Return only that part of the material below which starts with the line containing "New Baltimore, MI" and goes on through the line containing "color — communities", restated exactly.

◇ ◇ ◇

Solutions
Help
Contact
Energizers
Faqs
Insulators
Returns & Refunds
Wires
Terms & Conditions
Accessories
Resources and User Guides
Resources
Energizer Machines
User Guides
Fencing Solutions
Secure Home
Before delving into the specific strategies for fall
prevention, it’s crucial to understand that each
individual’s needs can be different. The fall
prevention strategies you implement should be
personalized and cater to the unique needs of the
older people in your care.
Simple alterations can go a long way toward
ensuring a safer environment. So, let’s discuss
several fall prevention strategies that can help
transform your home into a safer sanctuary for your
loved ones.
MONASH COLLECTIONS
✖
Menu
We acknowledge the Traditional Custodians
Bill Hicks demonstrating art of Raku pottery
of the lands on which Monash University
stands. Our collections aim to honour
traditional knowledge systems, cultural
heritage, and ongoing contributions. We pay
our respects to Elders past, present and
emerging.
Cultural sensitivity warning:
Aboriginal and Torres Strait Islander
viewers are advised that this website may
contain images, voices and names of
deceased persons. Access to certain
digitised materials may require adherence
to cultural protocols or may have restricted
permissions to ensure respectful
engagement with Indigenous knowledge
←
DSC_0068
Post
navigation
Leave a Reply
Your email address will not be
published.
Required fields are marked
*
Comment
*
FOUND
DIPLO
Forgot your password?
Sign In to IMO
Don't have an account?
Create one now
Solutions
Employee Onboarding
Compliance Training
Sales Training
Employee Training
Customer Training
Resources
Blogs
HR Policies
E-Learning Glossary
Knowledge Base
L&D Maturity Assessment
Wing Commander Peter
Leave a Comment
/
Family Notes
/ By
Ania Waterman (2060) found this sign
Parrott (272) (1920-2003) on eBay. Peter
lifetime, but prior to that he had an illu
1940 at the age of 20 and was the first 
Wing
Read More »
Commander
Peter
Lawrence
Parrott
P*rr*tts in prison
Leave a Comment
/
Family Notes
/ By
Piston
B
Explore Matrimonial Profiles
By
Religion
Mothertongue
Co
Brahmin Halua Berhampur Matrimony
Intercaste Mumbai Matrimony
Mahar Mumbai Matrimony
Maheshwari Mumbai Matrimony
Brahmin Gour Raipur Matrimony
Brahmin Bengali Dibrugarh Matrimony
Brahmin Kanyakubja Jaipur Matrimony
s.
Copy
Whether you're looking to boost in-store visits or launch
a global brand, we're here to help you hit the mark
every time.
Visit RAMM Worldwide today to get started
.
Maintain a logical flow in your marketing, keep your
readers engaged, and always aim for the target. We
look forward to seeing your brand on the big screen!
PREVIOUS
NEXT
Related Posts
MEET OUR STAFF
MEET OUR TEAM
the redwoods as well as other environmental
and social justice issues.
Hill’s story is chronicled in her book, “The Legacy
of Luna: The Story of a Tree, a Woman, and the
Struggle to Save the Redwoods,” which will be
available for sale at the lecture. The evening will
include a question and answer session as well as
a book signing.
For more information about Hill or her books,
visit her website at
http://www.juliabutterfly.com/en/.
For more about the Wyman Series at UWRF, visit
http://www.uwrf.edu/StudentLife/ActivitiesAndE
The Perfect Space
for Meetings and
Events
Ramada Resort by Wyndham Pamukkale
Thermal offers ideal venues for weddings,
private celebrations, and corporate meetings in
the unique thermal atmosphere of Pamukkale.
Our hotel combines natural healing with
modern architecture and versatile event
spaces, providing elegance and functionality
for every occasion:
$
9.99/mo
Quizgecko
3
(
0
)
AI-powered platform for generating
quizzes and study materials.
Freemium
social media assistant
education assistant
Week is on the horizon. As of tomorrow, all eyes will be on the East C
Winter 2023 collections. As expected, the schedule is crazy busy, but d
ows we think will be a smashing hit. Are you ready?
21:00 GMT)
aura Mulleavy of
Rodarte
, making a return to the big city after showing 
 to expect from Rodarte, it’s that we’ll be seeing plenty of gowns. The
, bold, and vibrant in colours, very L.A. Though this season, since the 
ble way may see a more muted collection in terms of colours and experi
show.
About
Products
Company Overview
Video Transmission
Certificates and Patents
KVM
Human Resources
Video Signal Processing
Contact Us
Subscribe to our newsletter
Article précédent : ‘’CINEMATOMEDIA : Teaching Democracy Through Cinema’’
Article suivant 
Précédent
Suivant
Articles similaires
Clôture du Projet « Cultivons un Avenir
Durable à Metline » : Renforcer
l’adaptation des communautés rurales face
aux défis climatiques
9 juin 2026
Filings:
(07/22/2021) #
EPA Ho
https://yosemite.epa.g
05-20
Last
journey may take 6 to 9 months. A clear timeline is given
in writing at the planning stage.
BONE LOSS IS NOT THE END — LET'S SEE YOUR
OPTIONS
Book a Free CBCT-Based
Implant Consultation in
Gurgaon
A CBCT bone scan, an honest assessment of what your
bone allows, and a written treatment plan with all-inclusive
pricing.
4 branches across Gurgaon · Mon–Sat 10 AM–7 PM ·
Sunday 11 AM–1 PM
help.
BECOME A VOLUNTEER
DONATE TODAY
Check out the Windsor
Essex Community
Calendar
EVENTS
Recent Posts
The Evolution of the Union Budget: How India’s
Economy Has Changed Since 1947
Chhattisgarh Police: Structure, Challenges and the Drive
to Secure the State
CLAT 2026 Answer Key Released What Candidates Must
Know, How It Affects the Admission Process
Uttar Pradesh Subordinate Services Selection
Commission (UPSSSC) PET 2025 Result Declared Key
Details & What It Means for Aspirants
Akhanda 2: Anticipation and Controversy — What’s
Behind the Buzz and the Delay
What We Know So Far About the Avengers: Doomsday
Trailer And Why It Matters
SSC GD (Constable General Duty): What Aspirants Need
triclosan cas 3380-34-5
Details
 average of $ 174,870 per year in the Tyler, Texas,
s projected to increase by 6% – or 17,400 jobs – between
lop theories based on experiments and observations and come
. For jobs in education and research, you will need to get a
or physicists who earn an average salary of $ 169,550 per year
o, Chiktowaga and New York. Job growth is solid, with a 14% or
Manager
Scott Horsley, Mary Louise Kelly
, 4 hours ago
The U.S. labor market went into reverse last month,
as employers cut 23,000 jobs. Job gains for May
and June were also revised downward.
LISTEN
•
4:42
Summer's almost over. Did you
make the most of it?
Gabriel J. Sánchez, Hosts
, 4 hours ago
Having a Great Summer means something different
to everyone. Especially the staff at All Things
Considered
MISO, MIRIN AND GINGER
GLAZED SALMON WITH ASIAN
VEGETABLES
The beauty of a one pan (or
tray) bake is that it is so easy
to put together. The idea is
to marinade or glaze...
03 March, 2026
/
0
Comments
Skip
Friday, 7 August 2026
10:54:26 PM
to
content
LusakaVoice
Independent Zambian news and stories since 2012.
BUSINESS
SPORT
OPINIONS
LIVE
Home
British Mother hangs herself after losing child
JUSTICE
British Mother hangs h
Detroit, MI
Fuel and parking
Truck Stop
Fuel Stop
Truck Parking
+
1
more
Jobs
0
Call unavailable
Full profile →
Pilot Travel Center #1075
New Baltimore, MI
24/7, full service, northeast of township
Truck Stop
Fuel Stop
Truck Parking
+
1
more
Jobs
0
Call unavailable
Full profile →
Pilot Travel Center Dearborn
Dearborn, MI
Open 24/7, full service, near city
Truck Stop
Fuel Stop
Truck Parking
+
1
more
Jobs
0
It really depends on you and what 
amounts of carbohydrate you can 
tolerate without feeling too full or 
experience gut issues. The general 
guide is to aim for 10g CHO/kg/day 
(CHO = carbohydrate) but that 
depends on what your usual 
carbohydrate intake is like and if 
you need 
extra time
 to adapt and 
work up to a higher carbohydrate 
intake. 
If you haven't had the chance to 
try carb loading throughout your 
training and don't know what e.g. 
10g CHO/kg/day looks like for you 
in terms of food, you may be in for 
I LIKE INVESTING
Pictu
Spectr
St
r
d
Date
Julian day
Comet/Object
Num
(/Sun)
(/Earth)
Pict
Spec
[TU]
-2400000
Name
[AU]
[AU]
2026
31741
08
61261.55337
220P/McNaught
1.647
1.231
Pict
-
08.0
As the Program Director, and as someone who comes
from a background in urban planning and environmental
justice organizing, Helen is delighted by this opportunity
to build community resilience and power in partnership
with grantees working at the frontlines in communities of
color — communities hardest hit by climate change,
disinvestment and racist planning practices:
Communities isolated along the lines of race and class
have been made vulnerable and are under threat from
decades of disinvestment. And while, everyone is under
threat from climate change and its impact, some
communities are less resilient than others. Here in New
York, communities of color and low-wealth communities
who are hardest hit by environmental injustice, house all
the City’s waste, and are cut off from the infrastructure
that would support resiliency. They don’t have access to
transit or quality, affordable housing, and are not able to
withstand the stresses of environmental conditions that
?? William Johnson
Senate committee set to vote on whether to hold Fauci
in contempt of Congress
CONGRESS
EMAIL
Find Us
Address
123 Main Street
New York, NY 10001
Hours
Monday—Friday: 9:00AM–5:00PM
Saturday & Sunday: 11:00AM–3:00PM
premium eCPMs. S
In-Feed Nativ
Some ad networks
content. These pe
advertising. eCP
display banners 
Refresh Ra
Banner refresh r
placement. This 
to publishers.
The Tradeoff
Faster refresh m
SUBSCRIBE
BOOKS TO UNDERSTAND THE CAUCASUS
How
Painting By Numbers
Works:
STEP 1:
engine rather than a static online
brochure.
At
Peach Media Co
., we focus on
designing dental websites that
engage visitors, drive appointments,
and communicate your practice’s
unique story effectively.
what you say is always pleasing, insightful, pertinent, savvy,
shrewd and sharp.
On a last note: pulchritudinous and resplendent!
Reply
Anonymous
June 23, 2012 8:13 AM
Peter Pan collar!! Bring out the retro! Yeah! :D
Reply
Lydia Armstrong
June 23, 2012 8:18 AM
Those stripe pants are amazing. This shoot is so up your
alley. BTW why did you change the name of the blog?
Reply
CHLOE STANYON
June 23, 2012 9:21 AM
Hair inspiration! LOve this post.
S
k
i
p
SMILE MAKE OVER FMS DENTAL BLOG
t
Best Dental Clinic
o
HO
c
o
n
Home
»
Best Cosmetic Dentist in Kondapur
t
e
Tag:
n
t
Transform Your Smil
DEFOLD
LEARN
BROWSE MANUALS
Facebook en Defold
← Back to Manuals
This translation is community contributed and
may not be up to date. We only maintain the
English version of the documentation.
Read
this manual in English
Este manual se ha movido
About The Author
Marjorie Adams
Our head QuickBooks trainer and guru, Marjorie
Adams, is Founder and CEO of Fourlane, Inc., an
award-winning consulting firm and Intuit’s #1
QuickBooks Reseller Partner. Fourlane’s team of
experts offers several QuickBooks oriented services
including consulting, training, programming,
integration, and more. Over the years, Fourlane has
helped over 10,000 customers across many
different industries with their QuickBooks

◇ ◇ ◇

◆ **Answer section**:
New Baltimore, MI
24/7, full service, northeast of township
Truck Stop
Fuel Stop
Truck Parking
+
1
more
Jobs
0
Call unavailable
Full profile →
Pilot Travel Center Dearborn
Dearborn, MI
Open 24/7, full service, near city
Truck Stop
Fuel Stop
Truck Parking
+
1
more
Jobs
0
It really depends on you and what 
amounts of carbohydrate you can 
tolerate without feeling too full or 
experience gut issues. The general 
guide is to aim for 10g CHO/kg/day 
(CHO = carbohydrate) but that 
depends on what your usual 
carbohydrate intake is like and if 
you need 
extra time
 to adapt and 
work up to a higher carbohydrate 
intake. 
If you haven't had the chance to 
try carb loading throughout your 
training and don't know what e.g. 
10g CHO/kg/day looks like for you 
in terms of food, you may be in for 
I LIKE INVESTING
Pictu
Spectr
St
r
d
Date
Julian day
Comet/Object
Num
(/Sun)
(/Earth)
Pict
Spec
[TU]
-2400000
Name
[AU]
[AU]
2026
31741
08
61261.55337
220P/McNaught
1.647
1.231
Pict
-
08.0
As the Program Director, and as someone who comes
from a background in urban planning and environmental
justice organizing, Helen is delighted by this opportunity
to build community resilience and power in partnership
with grantees working at the frontlines in communities of
color — communities hardest hit by climate change,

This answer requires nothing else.